The proposed legislation would forbid downloading TikTok in Montana and impose a $10,000 daily fine on any “entity” (such as TikTok or an app store) each time the social media platform or app is made available for access. Users would not be subject to the penalties.

Some opponents of the bill argued that it represented an instance of government overreach and that Montana residents could easily bypass the proposed ban by using a Virtual Private Network (VPN). A VPN encrypts internet traffic, making it harder for third parties to track online activities, steal data, and determine a person’s location.

During a hearing for the bill in March, a representative from the tech trade group TechNet argued that app stores cannot geofence apps on a state-by-state basis, and that it would be impossible for members like Apple and Google to prevent TikTok from being downloaded in Montana. However, Knudsen claimed that geofencing technology is used with online sports gambling apps, which are deactivated in states where online gambling is illegal. In response to the bill’s passing, Ashley Sutton, TechNet’s executive director for Washington state and the northwest, issued a statement on Thursday saying that “the responsibility should be on an app to determine where it can operate, not an app store.” Sutton also expressed concerns to lawmakers and urged the governor to work with them to amend the legislation to ensure that unintended targets are not affected.

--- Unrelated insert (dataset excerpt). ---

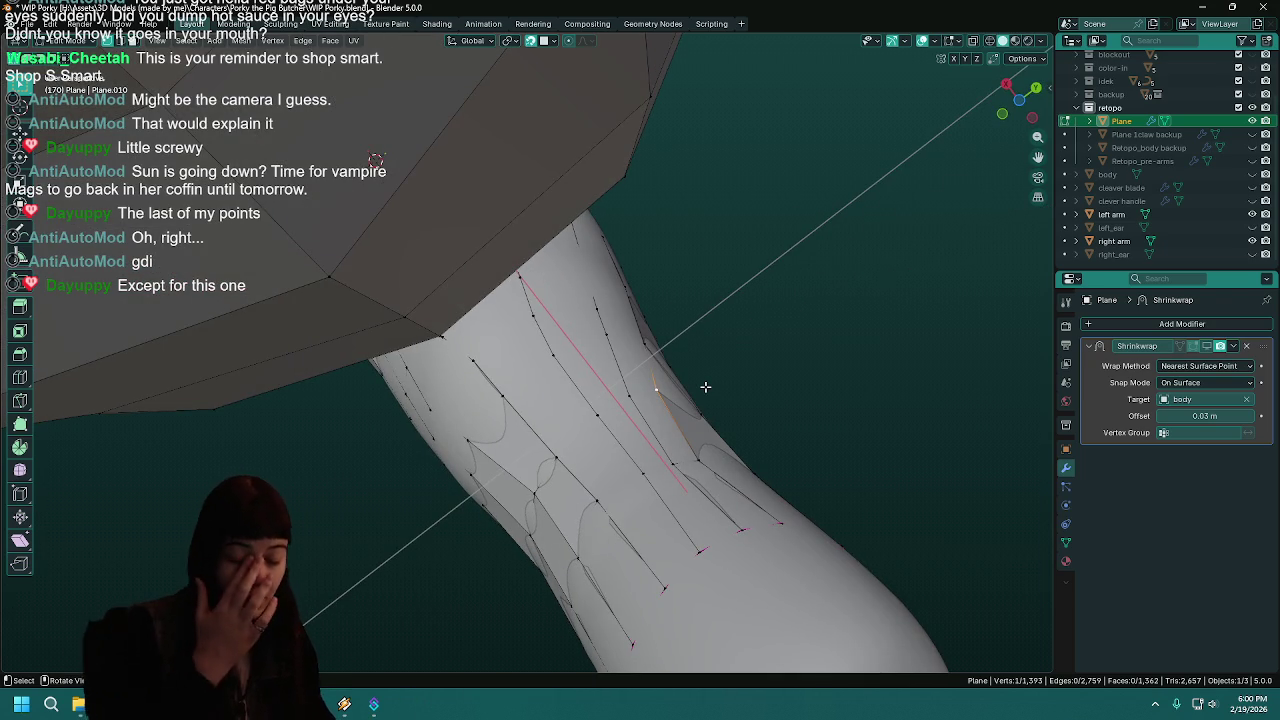
- Select four corner vertices at the armpit gap and fill them with a quad face
{"action": "middle_click_drag", "start_coordinate": [705, 386], "coordinate": [507, 567]}
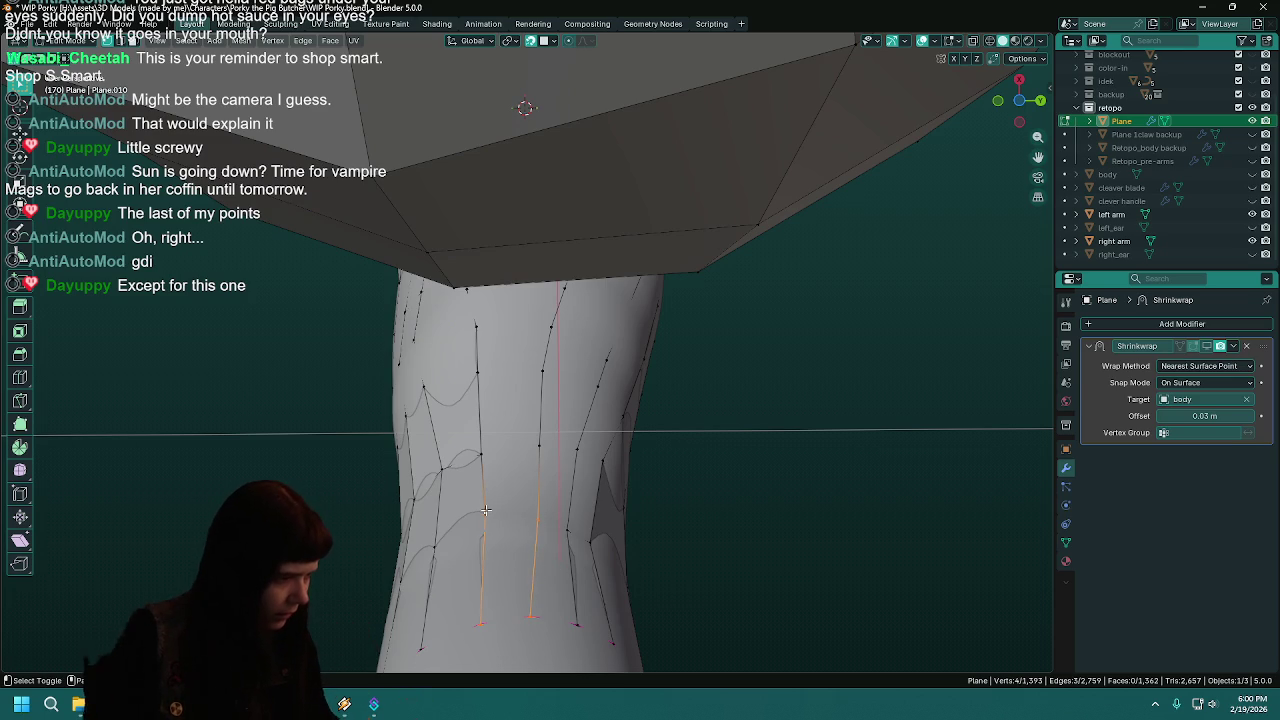
{"action": "left_click", "coordinate": [537, 521]}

In a statement, TikTok stated that it will continue to advocate for its users and creators in Montana whose livelihoods and First Amendment rights are in danger due to this “unreasonable” government intervention.

Critics of the bill have pointed out that the state is not aiming to prohibit other social media platforms that gather similar user data.

“We think this is a blatant form of censorship and a serious infringement on the free speech rights of Montanans,” said Keegan Medrano, an official with the ACLU of Montana.

On Thursday, Democratic Representative Katie Sullivan proposed an amendment to broaden the ban to include any social media app that collected personal information and transmitted it to a foreign adversary, such as China, Russia, Iran, Cuba, North Korea, and Venezuela. The amendment was narrowly rejected 48-51.